Place cabbage and kale into the clean glass jars and pack down tightly with your hands or a large spoon until brine goes over the vegetables. Be sure to leave at least 2 inches of space at the top of each jar to allow the cabbage to expand.
Fold cabbage leaves and place on top of the fermented vegetables in the jar, pushing down on leaves to cover with brine. Repeat this for the second jar. By doing this extra step you will help keep your fermented vegetables under the brine. You can also add a small clean glass that fits inside of the canning jar on top of cabbage to weigh it down. Make sure you have at least 1 or 2 inches of brine over the top of the fermented vegetables and folded cabbage leaves.
Place jars of vegetables inside a dark cardboard to protect from light. Let vegetables ferment at room temperature for 5-7 days.

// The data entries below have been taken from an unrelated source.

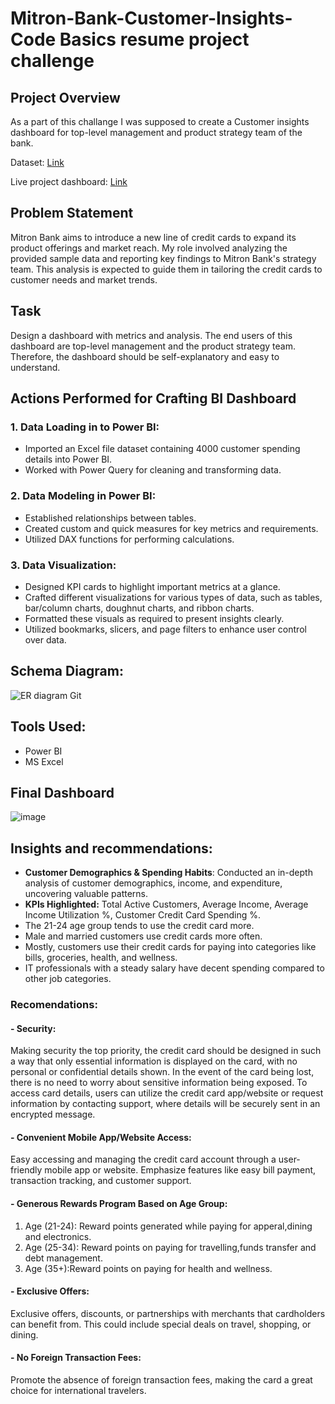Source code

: # Mitron-Bank-Customer-Insights- Code Basics resume project challenge

## Project Overview
As a part of this challange I was supposed to create a Customer insights dashboard for top-level management and product strategy team of the bank.

Dataset: [Link](https://codebasics.io/challenge/codebasics-resume-project-challenge)

Live project dashboard: [Link](https://www.novypro.com/project/mitron-bank-customer-insights-dashboard-)
## Problem Statement
Mitron Bank aims to introduce a new line of credit cards to expand its product offerings and market reach. My role involved analyzing the provided sample data and reporting key findings to Mitron Bank's strategy team. This analysis is expected to guide them in tailoring the credit cards to customer needs and market trends.

## Task
Design a dashboard with metrics and analysis. The end users of this dashboard are top-level management and the product strategy team. Therefore, the dashboard should be self-explanatory and easy to understand.

## Actions Performed for Crafting BI Dashboard

### 1. Data Loading in to Power BI:

* Imported an Excel file dataset containing 4000 customer spending details into Power BI.
* Worked with Power Query for cleaning and transforming data.

### 2. Data Modeling in Power BI:

- Established relationships between tables.
- Created custom and quick measures for key metrics and requirements.
- Utilized DAX functions for performing calculations.

### 3. Data Visualization:

- Designed KPI cards to highlight important metrics at a glance.
- Crafted different visualizations for various types of data, such as tables, bar/column charts, doughnut charts, and ribbon charts.
- Formatted these visuals as required to present insights clearly.
- Utilized bookmarks, slicers, and page filters to enhance user control over data.

## Schema Diagram:

![ER diagram Git](https://github.com/SharvananB0510/Mitron-Bank-Customer-Insights/assets/69303949/71e371a6-e7cf-4ed0-b2b7-7083ee6ade7b)


## Tools Used:
- Power BI
- MS Excel

## Final Dashboard
![image](https://github.com/SharvananB0510/Mitron-Bank-Customer-Insights/assets/69303949/04a03f6a-43bb-421a-b763-aa7a26a10b55)


## Insights and recommendations:
- **Customer Demographics & Spending Habits**: Conducted an in-depth analysis of customer demographics, income, and expenditure, uncovering valuable patterns.
- **KPIs Highlighted:** Total Active Customers, Average Income, Average Income Utilization %, Customer Credit Card Spending %.
- The 21-24 age group tends to use the credit card more.
- Male and married customers use credit cards more often.
- Mostly, customers use their credit cards for paying into categories like bills, groceries, health, and wellness.
- IT professionals with a steady salary have decent spending compared to other job categories.

### **Recomendations:**
#### - Security:
Making security the top priority, the credit card should be designed in such a way that only essential information is displayed on the card, with no personal or confidential details shown. In the event of the card being lost, there is no need to worry about sensitive information being exposed. To access card details, users can utilize the credit card app/website or request information by contacting support, where details will be securely sent in an encrypted message.

#### - Convenient Mobile App/Website Access:
Easy accessing and managing the credit card account through a user-friendly mobile app or website. Emphasize features like easy bill payment, transaction tracking, and customer support.

#### - Generous Rewards Program Based on Age Group:
1. Age (21-24): Reward points generated while paying for apperal,dining and electronics.
2. Age (25-34): Reward points on paying for travelling,funds transfer and debt management.
3. Age (35+):Reward points on paying for health and wellness.

#### - Exclusive Offers:
Exclusive offers, discounts, or partnerships with merchants that cardholders can benefit from. This could include special deals on travel, shopping, or dining.

#### - No Foreign Transaction Fees:
Promote the absence of foreign transaction fees, making the card a great choice for international travelers.


  
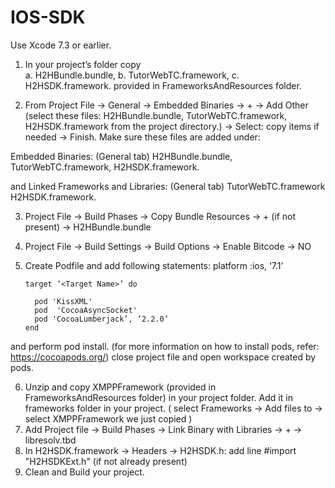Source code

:# IOS-SDK
Use Xcode 7.3 or earlier. 

1. In your project’s folder copy  
  a. H2HBundle.bundle, 
  b. TutorWebTC.framework, 
  c. H2HSDK.framework. 
provided in FrameworksAndResources folder.

2. From Project File -> General -> Embedded Binaries -> +  -> Add Other (select these files: H2HBundle.bundle, TutorWebTC.framework, H2HSDK.framework from the project directory.) -> Select: copy items if needed -> Finish.
Make sure these files are added under:

  Embedded Binaries: (General tab)
  H2HBundle.bundle, 
  TutorWebTC.framework, 
  H2HSDK.framework. 

and Linked Frameworks and Libraries: (General tab)
  TutorWebTC.framework
  H2HSDK.framework. 

3.  Project File -> Build Phases -> Copy Bundle Resources -> + (if not present) -> H2HBundle.bundle
4.  Project File -> Build Settings -> Build Options -> Enable Bitcode -> NO
5.  Create Podfile and add following statements:
    platform :ios, ‘7.1’
    
        target ‘<Target Name>’ do
        
          pod 'KissXML'
          pod  'CocoaAsyncSocket'
          pod 'CocoaLumberjack’, ‘2.2.0’
        end

and perform pod install. 
(for more information on how to install pods, refer: https://cocoapods.org/)
close project file and open workspace created by pods. 

6. Unzip and copy XMPPFramework (provided in FrameworksAndResources folder) in your project folder.
Add it in frameworks folder in your project. ( select Frameworks -> Add files to <Project Name> -> select XMPPFramework we just copied ) 
7. Add Project file -> Build Phases -> Link Binary with Libraries -> + -> libresolv.tbd 
8. In H2HSDK.framework -> Headers -> H2HSDK.h: add line #import "H2HSDKExt.h" (if not already present)
9. Clean and Build your project.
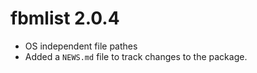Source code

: # fbmlist 2.0.4

* OS independent file pathes
* Added a `NEWS.md` file to track changes to the package.



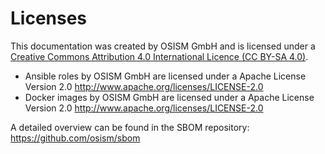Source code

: # Licenses

This documentation was created by OSISM GmbH and
is licensed under a
[Creative Commons Attribution 4.0 International Licence (CC BY-SA 4.0)](http://creativecommons.org/licenses/by-sa/4.0/).

* Ansible roles by OSISM GmbH are licensed under a Apache License Version 2.0 <http://www.apache.org/licenses/LICENSE-2.0>
* Docker images by OSISM GmbH are licensed under a Apache License Version 2.0 <http://www.apache.org/licenses/LICENSE-2.0>

A detailed overview can be found in the SBOM repository: <https://github.com/osism/sbom>
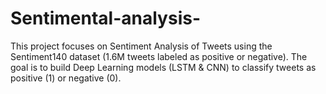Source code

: # Sentimental-analysis-
This project focuses on Sentiment Analysis of Tweets using the Sentiment140 dataset (1.6M tweets labeled as positive or negative). The goal is to build Deep Learning models (LSTM &amp; CNN) to classify tweets as positive (1) or negative (0).

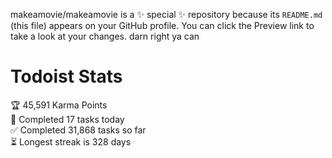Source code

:makeamovie/makeamovie is a ✨ special ✨ repository because its `README.md` (this file) appears on your GitHub profile.
You can click the Preview link to take a look at your changes. darn right ya can

# Todoist Stats

<!-- TODO-IST:START -->
🏆  45,591 Karma Points           
🌸  Completed 17 tasks today           
✅  Completed 31,868 tasks so far           
⏳  Longest streak is 328 days
<!-- TODO-IST:END -->
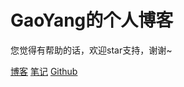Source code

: <!-- 封面配置 -->

<!-- 图标 -->
<!-- <img width="180px" style="border-radius: 50%" bor src="./doc/icon/favicon2.ico"> -->

# GaoYang的个人博客

您觉得有帮助的话，欢迎star支持，谢谢~

[博客](/docs/blog/)
[笔记](/docs/notes/)
[Github](https://github.com/GaoYangBenYang)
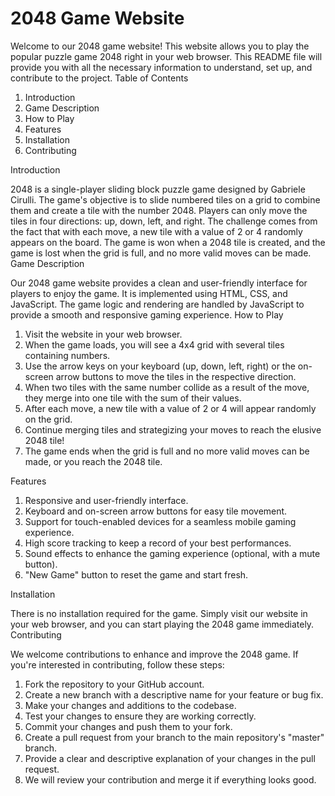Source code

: # 2048 Game Website

Welcome to our 2048 game website! This website allows you to play the popular puzzle game 2048 right in your web browser. This README file will provide you with all the necessary information to understand, set up, and contribute to the project.
Table of Contents

  1.  Introduction
  2.  Game Description
  3.  How to Play
  4.  Features
  5.  Installation
  6.  Contributing

Introduction

2048 is a single-player sliding block puzzle game designed by Gabriele Cirulli. The game's objective is to slide numbered tiles on a grid to combine them and create a tile with the number 2048. Players can only move the tiles in four directions: up, down, left, and right. The challenge comes from the fact that with each move, a new tile with a value of 2 or 4 randomly appears on the board. The game is won when a 2048 tile is created, and the game is lost when the grid is full, and no more valid moves can be made.
Game Description

Our 2048 game website provides a clean and user-friendly interface for players to enjoy the game. It is implemented using HTML, CSS, and JavaScript. The game logic and rendering are handled by JavaScript to provide a smooth and responsive gaming experience.
How to Play

  1.  Visit the website in your web browser.
  2.  When the game loads, you will see a 4x4 grid with several tiles containing numbers.
  3.  Use the arrow keys on your keyboard (up, down, left, right) or the on-screen arrow buttons to move the tiles in the respective direction.
  4.  When two tiles with the same number collide as a result of the move, they merge into one tile with the sum of their values.
  5.  After each move, a new tile with a value of 2 or 4 will appear randomly on the grid.
  6.  Continue merging tiles and strategizing your moves to reach the elusive 2048 tile!
  7.  The game ends when the grid is full and no more valid moves can be made, or you reach the 2048 tile.

Features

  1.  Responsive and user-friendly interface.
  2.  Keyboard and on-screen arrow buttons for easy tile movement.
  3.  Support for touch-enabled devices for a seamless mobile gaming experience.
  4.  High score tracking to keep a record of your best performances.
  5.  Sound effects to enhance the gaming experience (optional, with a mute button).
  6.  "New Game" button to reset the game and start fresh.

Installation

There is no installation required for the game. Simply visit our website in your web browser, and you can start playing the 2048 game immediately.
Contributing

We welcome contributions to enhance and improve the 2048 game. If you're interested in contributing, follow these steps:

  1.  Fork the repository to your GitHub account.
  2.  Create a new branch with a descriptive name for your feature or bug fix.
  3.  Make your changes and additions to the codebase.
  4.  Test your changes to ensure they are working correctly.
  5.  Commit your changes and push them to your fork.
  6.  Create a pull request from your branch to the main repository's "master" branch.
  7.  Provide a clear and descriptive explanation of your changes in the pull request.
  8.  We will review your contribution and merge it if everything looks good.
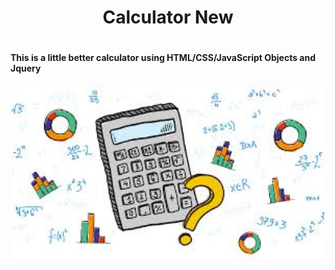 
<div align="center">
<h1>Calculator New <h1>
</div>
  
<h4> This is a little better calculator using HTML/CSS/JavaScript Objects and Jquery</h4>

<div align="center">
<img width=500 src="calculator.jpg" />
</div>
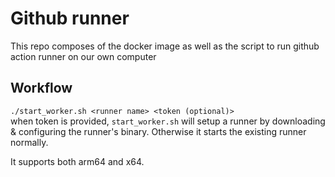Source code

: # Github runner

This repo composes of the docker image as well as the script to run github action runner on our own computer

## Workflow
`./start_worker.sh <runner name> <token (optional)>`\
when token is provided, `start_worker.sh` will setup a runner by downloading & configuring the runner's binary. Otherwise it starts the existing runner normally.

It supports both arm64 and x64.

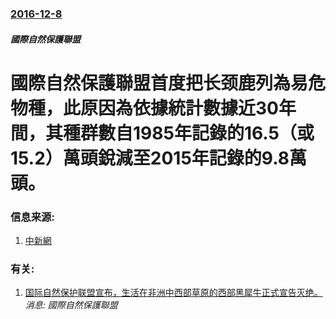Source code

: ### [2016-12-8](/news/2016/12/8/index.md)

##### 國際自然保護聯盟
# 國際自然保護聯盟首度把长颈鹿列為易危物種，此原因為依據統計數據近30年間，其種群數自1985年記錄的16.5（或15.2）萬頭銳減至2015年記錄的9.8萬頭。 




### 信息来源:

1. [中新網](http://www.chinanews.com/gj/2016/12-09/8088361.shtml)

### 有关:

1. [国际自然保护联盟宣布，生活在非洲中西部草原的西部黑犀牛正式宣告灭绝。](/zh/news/2011/11/10/国际自然保护联盟宣布-生活在非洲中西部草原的西部黑犀牛正式宣告灭绝.md) _消息: 國際自然保護聯盟_
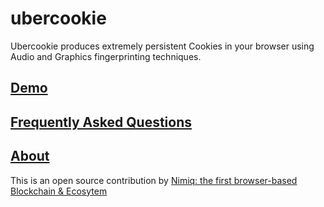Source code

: # ubercookie
Ubercookie produces extremely persistent Cookies in your browser using Audio and Graphics fingerprinting techniques.

## [Demo](http://ubercookie.robinlinus.com)

## [Frequently Asked Questions](http://ubercookie.robinlinus.com/faq.html)






##  [About](https://nimiq.com)

This is an open source contribution by [Nimiq: the first browser-based Blockchain & Ecosytem](https://nimiq.com)

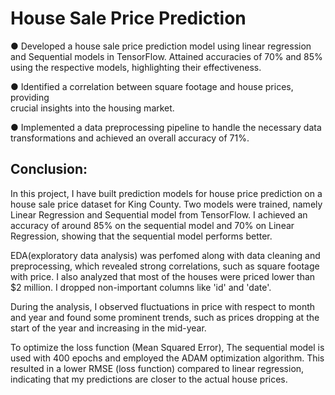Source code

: # House Sale Price Prediction 

●  Developed a house sale price prediction model using linear regression and 
   Sequential models in TensorFlow. Attained accuracies of 70% and 85% using the 
   respective models, highlighting their effectiveness.
   
   
●  Identified a correlation between square footage and house prices, providing   
   crucial insights into the housing market.
   
   
● Implemented a data preprocessing pipeline to handle the necessary data 
  transformations and achieved an overall accuracy of 71%. 


## Conclusion:
In this project, I have built prediction models for house price prediction on a house sale price dataset for King County. Two models were trained, namely Linear Regression and Sequential model from TensorFlow. I achieved an accuracy of around 85% on the sequential model and 70% on Linear Regression, showing that the sequential model performs better.

EDA(exploratory data analysis) was perfomed along with data cleaning and preprocessing, which revealed strong correlations, such as square footage with price. I also analyzed that most of the houses were priced lower than $2 million. I dropped non-important columns like 'id' and 'date'.

During the analysis, I observed fluctuations in price with respect to month and year and found some prominent trends, such as prices dropping at the start of the year and increasing in the mid-year.

To optimize the loss function (Mean Squared Error), The sequential model is used with 400 epochs and employed the ADAM optimization algorithm. This resulted in a lower RMSE (loss function) compared to linear regression, indicating that my predictions are closer to the actual house prices.
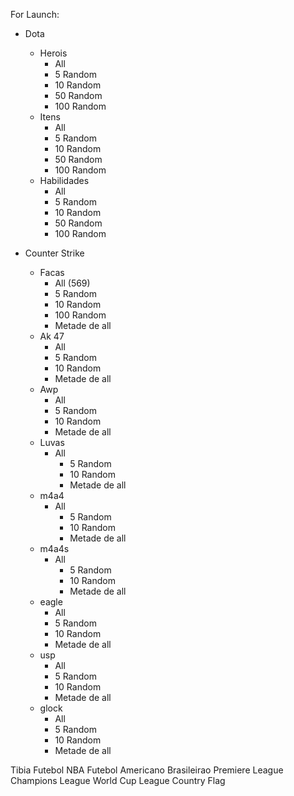 For Launch:

- Dota
    * Herois 
        * All 
        * 5 Random
        * 10 Random
        * 50 Random
        * 100 Random
    * Itens
        * All
        * 5 Random
        * 10 Random
        * 50 Random
        * 100 Random 
    * Habilidades
        * All
        * 5 Random
        * 10 Random
        * 50 Random
        * 100 Random

- Counter Strike
    * Facas
        * All (569)
        * 5 Random
        * 10 Random
        * 100 Random
        * Metade de all
    * Ak 47
        * All
        * 5 Random
        * 10 Random
        * Metade de all
    * Awp
        * All
        * 5 Random
        * 10 Random
        * Metade de all
    * Luvas
        * All
            * 5 Random
            * 10 Random
            * Metade de all
    * m4a4 
        * All
            * 5 Random
            * 10 Random
            * Metade de all
    * m4a4s
        * All
            * 5 Random
            * 10 Random
            * Metade de all
    * eagle
        * All
        * 5 Random
        * 10 Random
        * Metade de all
    * usp
        * All
        * 5 Random
        * 10 Random
        * Metade de all
    * glock
        * All
        * 5 Random
        * 10 Random
        * Metade de all


Tibia
Futebol
NBA
Futebol Americano
Brasileirao
Premiere League
Champions League
World Cup League
Country Flag
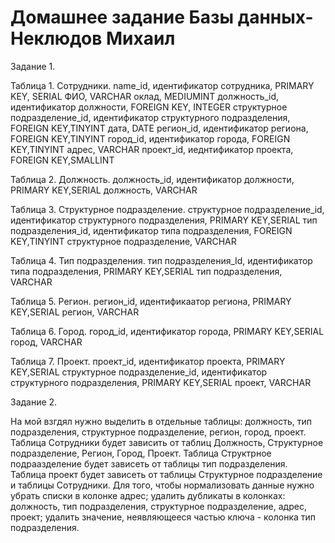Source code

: # Домашнее задание Базы данных-Неклюдов Михаил


Задание 1.

Таблица 1. Сотрудники.
name_id, идентификатор сотрудника, PRIMARY KEY, SERIAL
ФИО, VARCHAR
оклад, MEDIUMINT
должность_id, идентификатор должности, FOREIGN KEY, INTEGER
структурное подразделение_id, идентификатор структурного подразделения, FOREIGN KEY,TINYINT
дата, DATE
регион_id, идентификатор региона, FOREIGN KEY,TINYINT
город_id, идентификатор города, FOREIGN KEY,TINYINT
адрес, VARCHAR
проект_id, иеднтификатор проекта, FOREIGN KEY,SMALLINT

Таблица 2. Должность.
должность_id, идентификатор должности, PRIMARY KEY,SERIAL
должность, VARCHAR

Таблица 3. Структурное подразделение.
структурное подразделение_id, идентификатор структурного подразделения, PRIMARY KEY,SERIAL
тип подразделения_id, идентификатор типа подразделения, FOREIGN KEY,TINYINT
структурное подразделение, VARCHAR

Таблица 4. Тип подразделения.
тип подразделения_Id, идентификатор типа подразделения, PRIMARY KEY,SERIAL
тип подразделения, VARCHAR

Таблица 5. Регион.
регион_id, идентификаатор региона, PRIMARY KEY,SERIAL
регион, VARCHAR

Таблица 6. Город.
город_id, идентификатор города, PRIMARY KEY,SERIAL
город, VARCHAR

Таблица 7. Проект.
проект_id, идентификатор проекта, PRIMARY KEY,SERIAL
структурное подразделение_id, идентификатор структурного подразделения, PRIMARY KEY,SERIAL
проект, VARCHAR


Задание 2.

На мой взгдял нужно выделить в отдельные таблицы: должность, тип подразделения, структурное подразделение, регион, город, проект.
Таблица Сотрудники будет зависить от таблиц Должность, Структурное подразделение, Регион, Город, Проект. Таблица Структрное подраазделение будет зависеть от таблицы тип подразделения. Таблица проект будет зависеть от таблицы Структурное подразделение и таблицы Сотрудники.
Для того, чтобы нормализовать данные нужно убрать списки в колонке адрес; удалить дубликаты в колонках: должность, тип подразделения, структурное подразделение, адрес, проект; удалить значение, неявляющееся частью ключа - колонка тип подразделения. 


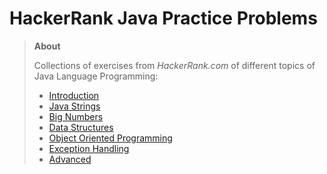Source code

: # HackerRank Java Practice Problems

>
> **About**
>
> Collections of exercises from *HackerRank.com* of different topics of Java Language Programming:
>
> * [Introduction](https://www.hackerrank.com/domains/java/java-introduction)
> * [Java Strings](https://www.hackerrank.com/domains/java/java-strings)
> * [Big Numbers](https://www.hackerrank.com/domains/java/bignumber)
> * [Data Structures](https://www.hackerrank.com/domains/java/java-data-structure)
> * [Object Oriented Programming](https://www.hackerrank.com/domains/java/oop)
> * [Exception Handling](https://www.hackerrank.com/domains/java/handling-exceptions)
> * [Advanced](https://www.hackerrank.com/domains/java/java-advanced)
>
>
>
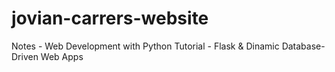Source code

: # jovian-carrers-website
Notes - Web Development with Python Tutorial - Flask &amp; Dinamic Database-Driven Web Apps
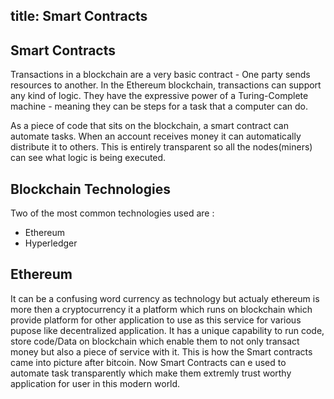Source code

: title: Smart Contracts
---
## Smart Contracts

Transactions in a blockchain are a very basic contract - One party sends resources to another.
In the Ethereum blockchain, transactions can support any kind of logic. They have the expressive 
power of a Turing-Complete machine - meaning they can be steps for a task that a computer can do.

As a piece of code that sits on the blockchain, a smart contract can automate tasks.
When an account receives money it can automatically distribute it to others.
This is entirely transparent so all the nodes(miners) can see what logic is being executed.


## Blockchain Technologies

Two of the most common technologies used are :
- Ethereum
- Hyperledger

## Ethereum
It can be a confusing word currency as technology but actualy ethereum is more then a cryptocurrency it a platform which runs on 
blockchain which provide platform for other application to use as this service for various pupose like decentralized application.
It has a unique capability to run code, store code/Data on blockchain which enable them to not only transact money but also a piece of service with it. This is how the Smart contracts came into picture after bitcoin. Now Smart Contracts can e used to automate task transparently which make them extremly trust worthy application for user in this modern world. 

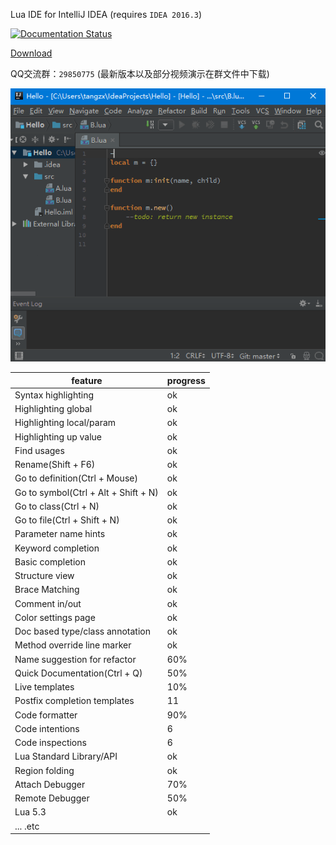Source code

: Lua IDE for IntelliJ IDEA (requires `IDEA 2016.3`)

[![Documentation Status](https://readthedocs.org/projects/intellij-lua/badge/?version=latest)](http://intellij-lua.readthedocs.io/en/latest/?badge=latest)

[Download](/../../releases)

QQ交流群：`29850775`
(最新版本以及部分视频演示在群文件中下载)

![snapshot](/snapshot/overview.gif)

feature | progress
------- | -------
Syntax highlighting | ok
Highlighting global | ok
Highlighting local/param | ok
Highlighting up value | ok
Find usages | ok
Rename(Shift + F6) | ok
Go to definition(Ctrl + Mouse) | ok
Go to symbol(Ctrl + Alt + Shift + N) | ok
Go to class(Ctrl + N) | ok
Go to file(Ctrl + Shift + N) | ok
Parameter name hints | ok
Keyword completion | ok
Basic completion | ok
Structure view | ok
Brace Matching | ok
Comment in/out | ok
Color settings page | ok
Doc based type/class annotation | ok
Method override line marker | ok
Name suggestion for refactor | 60%
Quick Documentation(Ctrl + Q) | 50%
Live templates | 10%
Postfix completion templates | 11
Code formatter | 90%
Code intentions | 6
Code inspections | 6
Lua Standard Library/API | ok
Region folding | ok
Attach Debugger | 70%
Remote Debugger | 50%
Lua 5.3 | ok
... .etc |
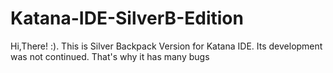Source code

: # Katana-IDE-SilverB-Edition
Hi,There! :). This is Silver Backpack Version for Katana IDE. Its development was not continued. That's why it has many bugs
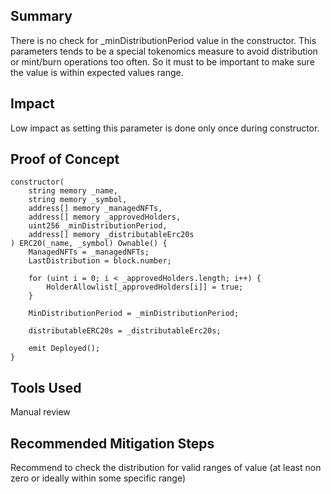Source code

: ## Summary
There is no check for _minDistributionPeriod value in the constructor. This parameters tends to be a special tokenomics measure to avoid distribution or mint/burn operations too often. So it must to be important to make sure the value is within expected values range.

## Impact
Low impact as setting this parameter is done only once during constructor.

## Proof of Concept
    constructor(
        string memory _name,
        string memory _symbol,
        address[] memory _managedNFTs,
        address[] memory _approvedHolders,
        uint256 _minDistributionPeriod,
        address[] memory _distributableErc20s
    ) ERC20(_name, _symbol) Ownable() {
        ManagedNFTs = _managedNFTs;
        LastDistribution = block.number;

        for (uint i = 0; i < _approvedHolders.length; i++) {
            HolderAllowlist[_approvedHolders[i]] = true;
        }

        MinDistributionPeriod = _minDistributionPeriod;

        distributableERC20s = _distributableErc20s;

        emit Deployed();
    }
## Tools Used
Manual review

## Recommended Mitigation Steps
Recommend to check the distribution for valid ranges of value (at least non zero or ideally within some specific range)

Taste a small portion after 4 days during the summer months and 5-6 days in the cooler months to see if you like the flavour. If you do like the taste, remove the top cabbage leaves and place fermented vegetables in the refrigerator. The longer you ferment the vegetables, the more tangy and sour they get. Once done fermenting, place vegetables in the refrigerator for up to 6-8 months.
Each time you remove fermented vegetables to eat, make sure you push the remaining vegetables under the brine to protect it.